▶ _INPUT MATERIAL_:
>>>>

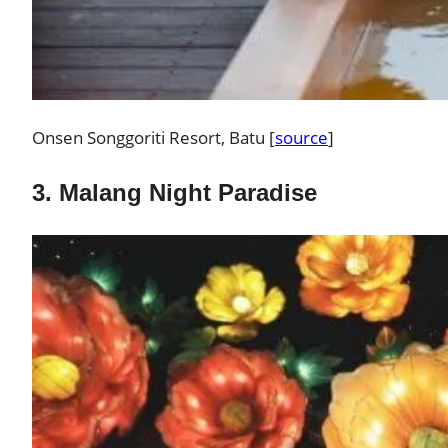
Onsen Songgoriti Resort, Batu [
source
]
3. Malang Night Paradise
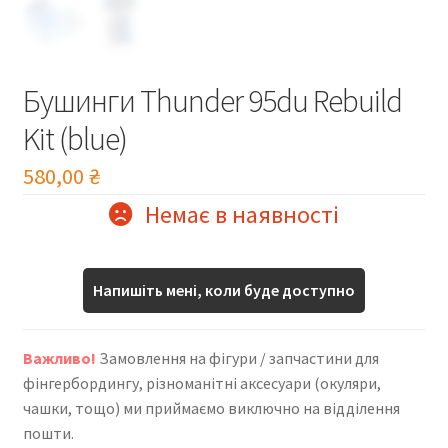
Бушинги Thunder 95du Rebuild
Kit (blue)
580,00
₴
Немає в наявності
Напишіть мені, коли буде доступно
Важливо!
Замовлення на фігури / запчастини для
фінгербордингу, різноманітні аксесуари (окуляри,
чашки, тощо) ми приймаємо виключно на відділення
пошти.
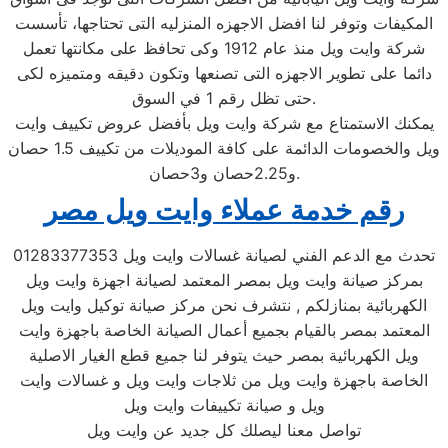
المكيفات وتوفر لنا افضل الاجهزه المنزليه التى تحتاجها، تأسست
شركة وايت ويل منذ عام 1912 وكى تحافظ على مكانتها تعمل
دائما على تطوير الاجهزه التى تصنعها وتكون دقيقه ومتميزه لكى
حتى تظل رقم 1 في السوق.
يمكنك الاستمتاع مع شركة وايت ويل بأفضل عروض تكييف وايت
ويل والخصومات الدائمة على كافة الموديلات من تكييف 1.5 حصان
و2.25حصان و3حصان.
رقم خدمة عملاء وايت ويل مصر
تحدث مع الدعم الفني لصيانة غسالات وايت ويل 01283377353
بمركز صيانة وايت ويل بمصر المعتمد لصيانة اجهزة وايت ويل
الكهربائية بمنازلكم , نتشرف نحن مركز صيانة توكيل وايت ويل
المعتمد بمصر بالقيام بجميع أعمال الصيانة الخاصة باجهزة وايت
ويل الكهربائية بمصر حيث يتوفر لنا جميع قطع الغيار الاصلية
الخاصة باجهزة وايت ويل من ثلاجات وايت ويل و غسالات وايت
ويل و صيانة تكييفات وايت ويل
تواصل معنا ليصلك كل جديد عن وايت ويل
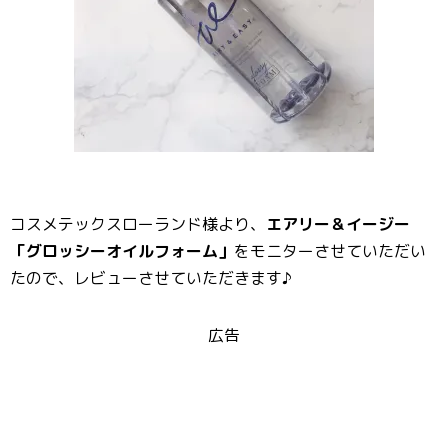
コスメテックスローランド様より、
エアリー＆イージー
「グロッシーオイルフォーム」
をモニターさせていただい
たので、レビューさせていただきます♪
広告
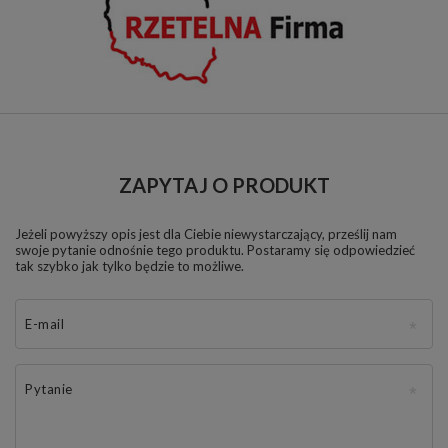
ZAPYTAJ O PRODUKT
Jeżeli powyższy opis jest dla Ciebie niewystarczający, prześlij nam
swoje pytanie odnośnie tego produktu. Postaramy się odpowiedzieć
tak szybko jak tylko będzie to możliwe.
E-mail
Pytanie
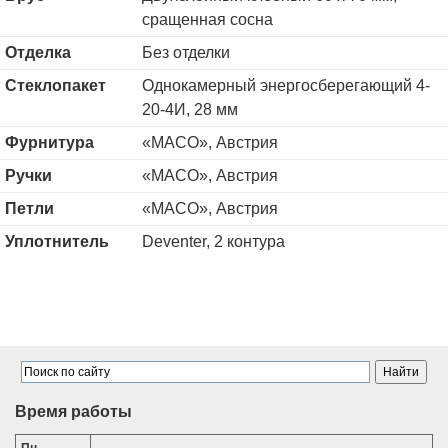
сращенная сосна
Отделка
Без отделки
Стеклопакет
Однокамерный энергосберегающий 4-
20-4И, 28 мм
Фурнитура
«MACO», Австрия
Ручки
«MACO», Австрия
Петли
«MACO», Австрия
Уплотнитель
Deventer, 2 контура
Время работы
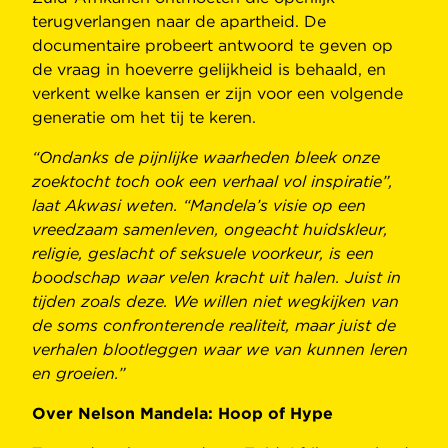
terugverlangen naar de apartheid. De
documentaire probeert antwoord te geven op
de vraag in hoeverre gelijkheid is behaald, en
verkent welke kansen er zijn voor een volgende
generatie om het tij te keren.
“Ondanks de pijnlijke waarheden bleek onze
zoektocht toch ook een verhaal vol inspiratie”,
laat Akwasi weten. “Mandela’s visie op een
vreedzaam samenleven, ongeacht huidskleur,
religie, geslacht of seksuele voorkeur, is een
boodschap waar velen kracht uit halen. Juist in
tijden zoals deze. We willen niet wegkijken van
de soms confronterende realiteit, maar juist de
verhalen blootleggen waar we van kunnen leren
en groeien.”
Over Nelson Mandela: Hoop of Hype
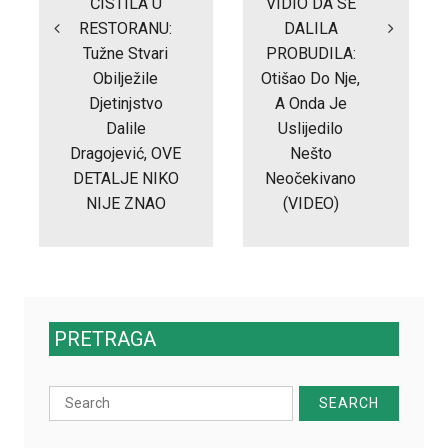
ČISTILA U
VIDIO DA SE
RESTORANU:
DALILA
Tužne Stvari
PROBUDILA:
Obilježile
Otišao Do Nje,
Djetinjstvo
A Onda Je
Dalile
Uslijedilo
Dragojević, OVE
Nešto
DETALJE NIKO
Neočekivano
NIJE ZNAO
(VIDEO)
PRETRAGA
Search
for:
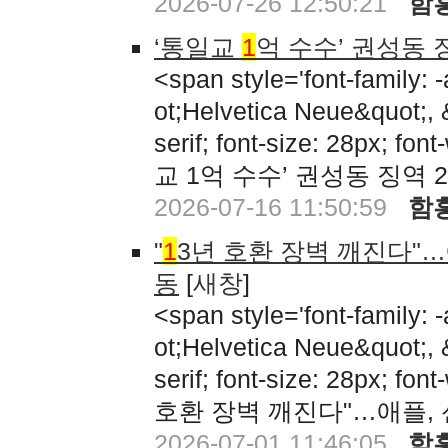
2026-07-26 12:50:21
함
‘통일교
1
억 수수’ 권성동
<span style='font-family:
ot;Helvetica Neue&quot;,
serif; font-size: 28px; fon
교 1억 수수’ 권성동 징역
2026-07-16 11:50:59
함
"
1
3년 호환 장벽 깨진다"…
동
[
새창
]
<span style='font-family:
ot;Helvetica Neue&quot;,
serif; font-size: 28px; fon
호환 장벽 깨진다"…애플, 
2026-07-01 11:46:05
함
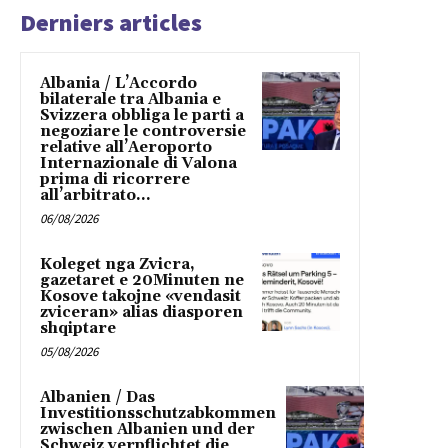
Derniers articles
Albania / L’Accordo
bilaterale tra Albania e
Svizzera obbliga le parti a
negoziare le controversie
relative all’Aeroporto
Internazionale di Valona
prima di ricorrere
all’arbitrato...
06/08/2026
Koleget nga Zvicra,
gazetaret e 20Minuten ne
Kosove takojne «vendasit
zviceran» alias diasporen
shqiptare
05/08/2026
Albanien / Das
Investitionsschutzabkommen
zwischen Albanien und der
Schweiz verpflichtet die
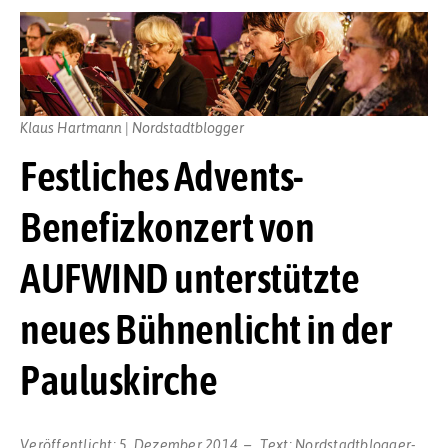
Klaus Hartmann | Nordstadtblogger
Festliches Advents-
Benefizkonzert von
AUFWIND unterstützte
neues Bühnenlicht in der
Pauluskirche
Veröffentlicht:
5. Dezember 2014
Text:
Nordstadtblogger-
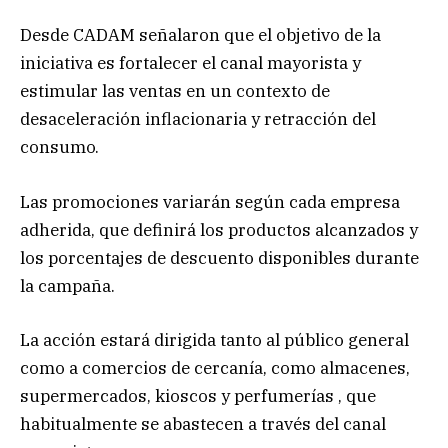
Desde CADAM señalaron que el objetivo de la
iniciativa es fortalecer el canal mayorista y
estimular las ventas en un contexto de
desaceleración inflacionaria y retracción del
consumo.
Las promociones variarán según cada empresa
adherida, que definirá los productos alcanzados y
los porcentajes de descuento disponibles durante
la campaña.
La acción estará dirigida tanto al público general
como a comercios de cercanía, como almacenes,
supermercados, kioscos y perfumerías , que
habitualmente se abastecen a través del canal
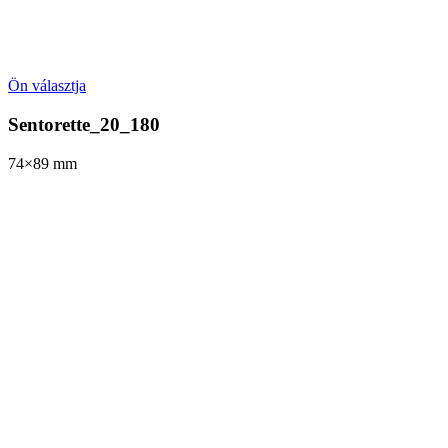
Ön választja
Sentorette_20_180
74×89
mm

<<<<

The expected answer is an exact copy of the lines from the one containing "DETALJE NIKO" through the last line of the entries above, both included, without pictures.

DETALJE NIKO
Neočekivano
NIJE ZNAO
(VIDEO)
PRETRAGA
Search
for:
2026-07-26 12:50:21
함
‘통일교
1
억 수수’ 권성동
<span style='font-family:
ot;Helvetica Neue&quot;,
serif; font-size: 28px; fon
교 1억 수수’ 권성동 징역
2026-07-16 11:50:59
함
"
1
3년 호환 장벽 깨진다"…
동
[
새창
]
<span style='font-family:
ot;Helvetica Neue&quot;,
serif; font-size: 28px; fon
호환 장벽 깨진다"…애플, 
2026-07-01 11:46:05
함
Derniers articles
Albania / L’Accordo
bilaterale tra Albania e
Svizzera obbliga le parti a
negoziare le controversie
relative all’Aeroporto
Internazionale di Valona
prima di ricorrere
all’arbitrato...
06/08/2026
Koleget nga Zvicra,
gazetaret e 20Minuten ne
Kosove takojne «vendasit
zviceran» alias diasporen
shqiptare
05/08/2026
Albanien / Das
Investitionsschutzabkommen
zwischen Albanien und der
Schweiz verpflichtet die
Klaus Hartmann | Nordstadtblogger
Festliches Advents-
Benefizkonzert von
AUFWIND unterstützte
neues Bühnenlicht in der
Pauluskirche
Veröffentlicht:
5. Dezember 2014
Text:
Nordstadtblogger-
Desde CADAM señalaron que el objetivo de la
iniciativa es fortalecer el canal mayorista y
estimular las ventas en un contexto de
desaceleración inflacionaria y retracción del
consumo.
Las promociones variarán según cada empresa
adherida, que definirá los productos alcanzados y
los porcentajes de descuento disponibles durante
la campaña.
La acción estará dirigida tanto al público general
como a comercios de cercanía, como almacenes,
supermercados, kioscos y perfumerías , que
habitualmente se abastecen a través del canal
Ön választja
Sentorette_20_180
74×89
mm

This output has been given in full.